Hipgnosis founder Merck Mercuriadis, who bought Young’s publishing, promises fans that there will never be a “Burger of Gold” fast food commercial

Neil Young Sells Catalog Rights to Merck Mercuriadis' HipgnosisNeil Young Sells Catalog Rights to Merck Mercuriadis' Hipgnosis


Neil Young has sold 50 percent of the worldwide copyright and income interests in his 1,180 song catalogue to Hipgnosis Songs Fund Limited, the U.K. investment firm founded by manager-turned-investor Merck Mercuriadis. The move comes days after Hipgnosis, which has spent the last year snapping up music catalogs left and right, announced it had acquired 100% of Lindsey Buckingham’s publishings rights as well as Jimmy Iovine’s producing royalties.

“I bought my first Neil Young album aged seven,” Mercuriadis said in a statement. “Harvest was my companion and I know every note, every word, every pause and silence intimately. Neil Young, or at least his music, has been my friend and constant ever since. Over the last 50 years that friendship took me back to Buffalo Springfield, Crosby, Stills, Nash & Young, Everybody Knows This Is Nowhere, After The Gold Rush, and guided me forward to On the Beach, Tonight’s the Night, Zuma, Comes a Time, Rust Never Sleeps, Trans, This Notes for You, Freedom, Ragged Glory, Greendale and through each successive album and on to last year’s Colorado.”

Young has never licensed any of his songs for use in an advertisement. In the video for his 1988 comeback hit “This Note’s for You,” he viciously mocked artists like Michael Jackson, Whitney Houston and Eric Clapton that engaged in the practice. “Ain’t singin’ for Pepsi,” he sang. “Ain’t singin’ for Coke / I don’t sing for nobody/Makes me look like a joke.”

The exact terms of the deal with Hipgnosis were not laid out, but Mercuriadis states that iconic songs like “Heart of Gold” will not be used to sell fast food. “I built Hipgnosis to be a company Neil would want to be a part of,” he said. “We have a common integrity, ethos and passion born out of a belief in music and these important songs.
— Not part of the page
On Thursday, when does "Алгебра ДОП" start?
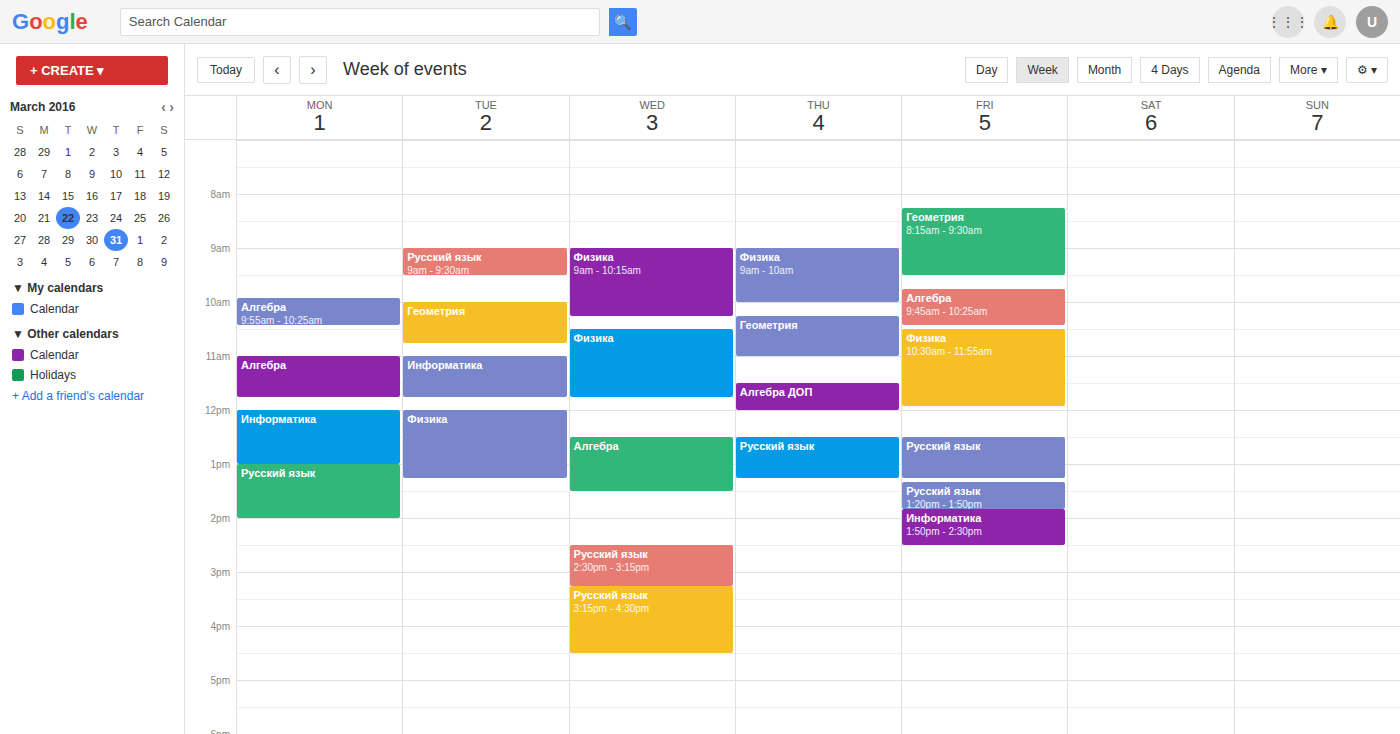
11:30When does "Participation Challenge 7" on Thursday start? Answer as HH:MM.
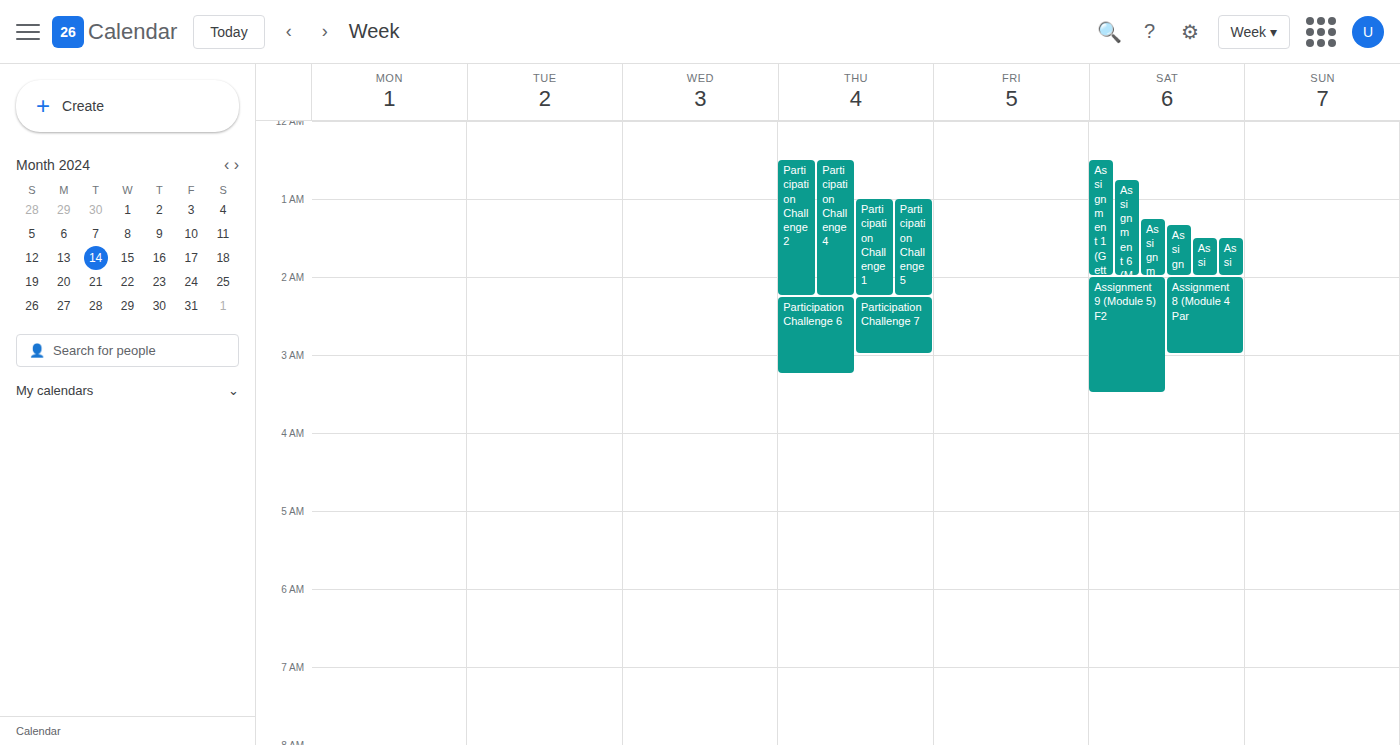
02:15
There will never be a ‘Burger of Gold’ but we will work together to make sure everyone gets to hear them on Neil’s terms.”
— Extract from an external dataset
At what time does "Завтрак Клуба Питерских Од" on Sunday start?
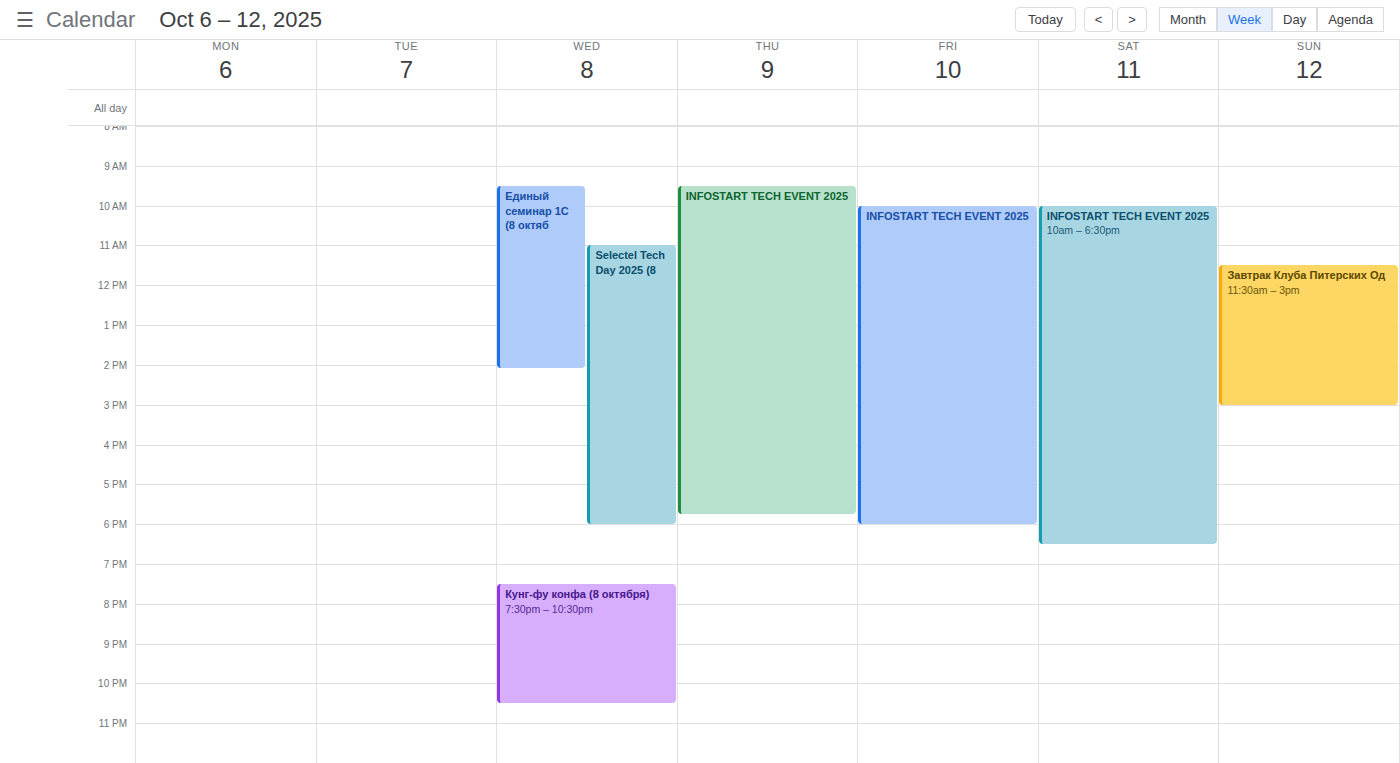
11:30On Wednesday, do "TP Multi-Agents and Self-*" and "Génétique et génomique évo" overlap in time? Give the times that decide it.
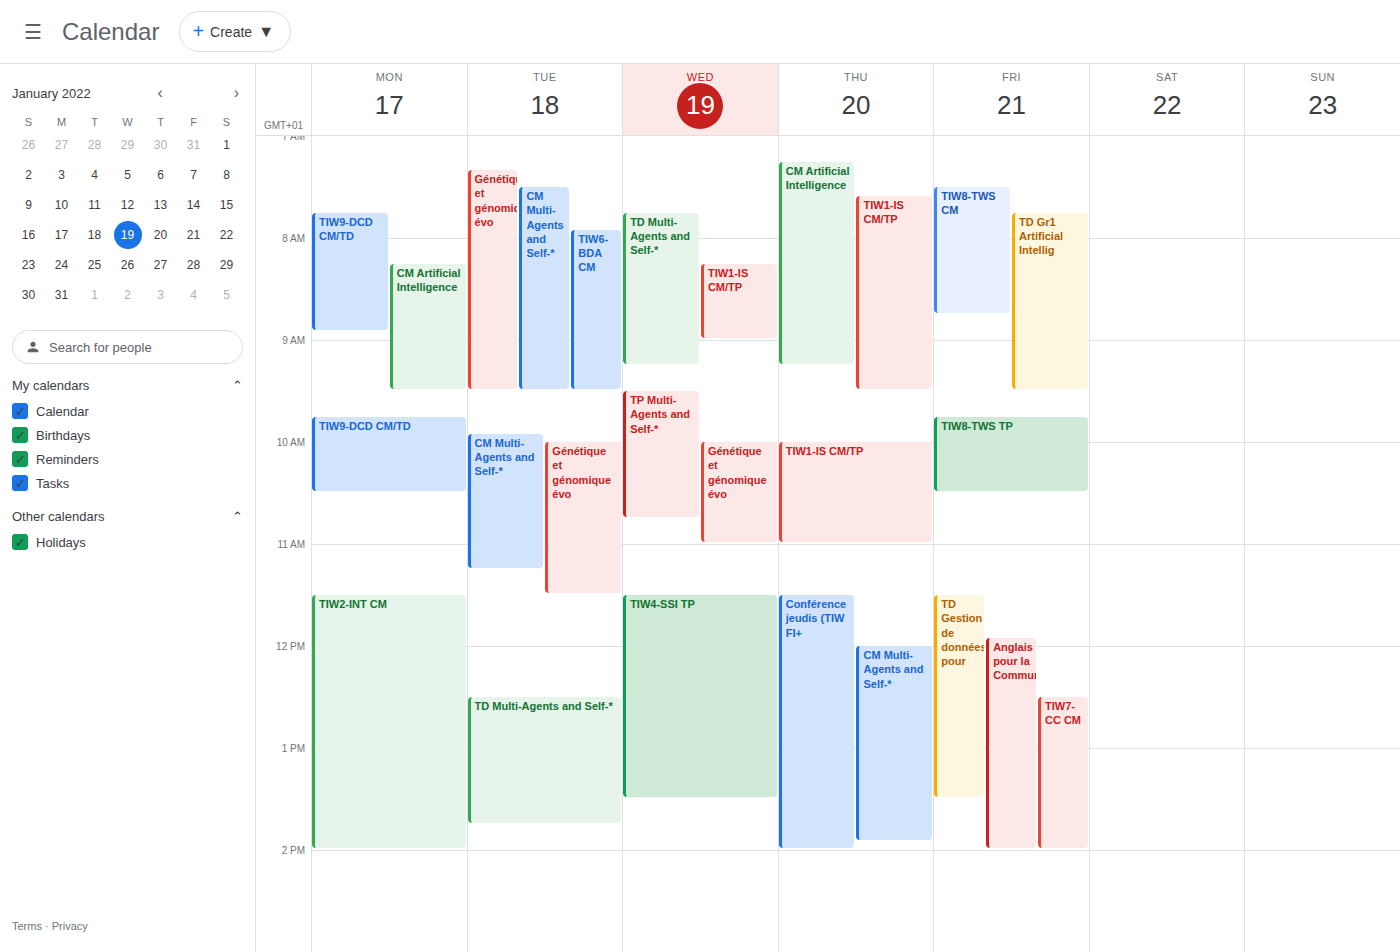
"Génétique et génomique évo" starts at 10:00 AM, before "TP Multi-Agents and Self-*" ends at 10:45 AM -- they overlap.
In his statement, Mercuriadis said that Young’s longtime manager Elliot Roberts, who died in 2019, was a close friend and mentor. Since Roberts’ death, Young has been managed by Frank Gironda.
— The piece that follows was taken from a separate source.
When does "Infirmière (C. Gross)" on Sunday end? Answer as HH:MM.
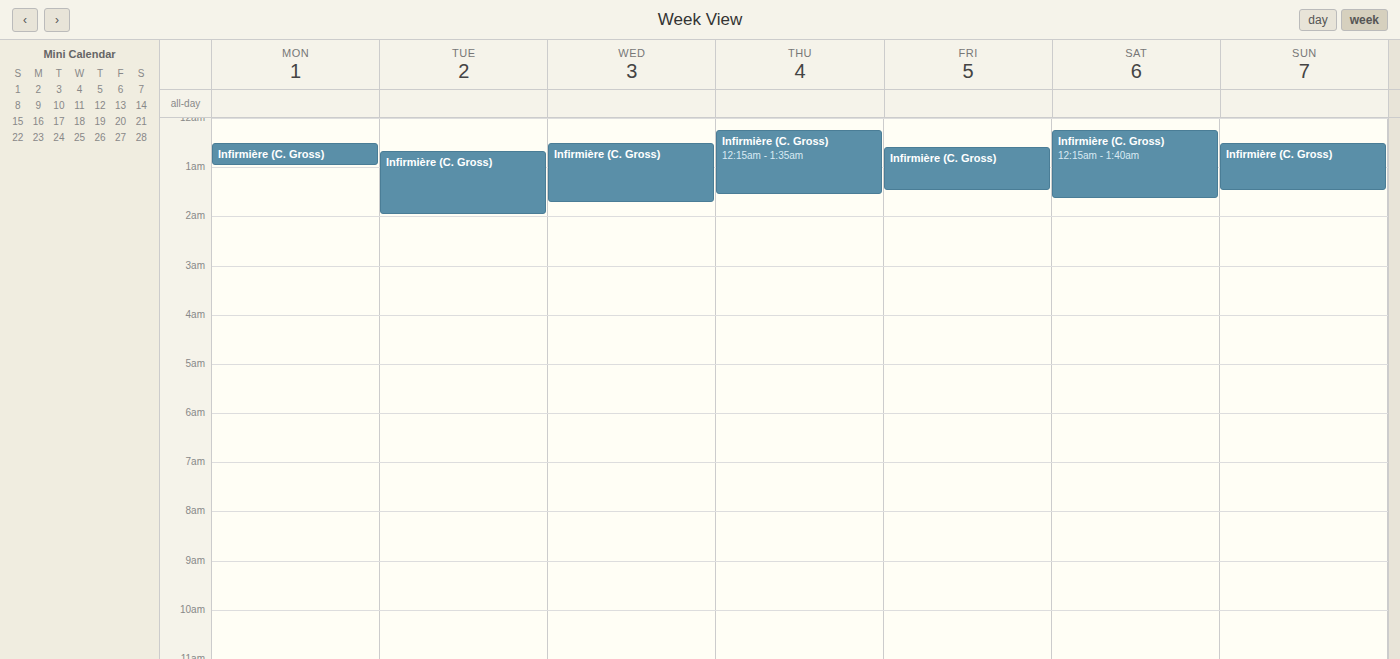
01:30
“Elliot was the template for who I wanted to be,” said Mercuriadis. “He and Neil were partners in crime and Elliot made sure the art was never compromised and the commerce always maximized. He complimented Neil’s integrity perfectly and together they protected the songs so fiercely that they became important to millions of people all over the world. This was personal conduct that you could aspire to, something you could believe in. … With Elliot’s passing last year it was only natural that Frank, who had so ably worked alongside him, would step into his shoes and also as it now turns out logical for Hipgnosis to partner with Neil to ensure his incredible songs reach all corners of the earth.”

Young is the latest in a long list of veteran artists that have recently sold at least part of their publishing rights to music investment firms — a new breed of company in the music industry that’s offering massive payouts to artists in exchange for control of their lucrative royalty streams. Last month, Bob Dylan sold his entire catalog to Universal for a reported $300 million. Right around that same time, Steve Nicks sold a majority of her publishing to Primary Wave Music Publishing along with her name and likeness.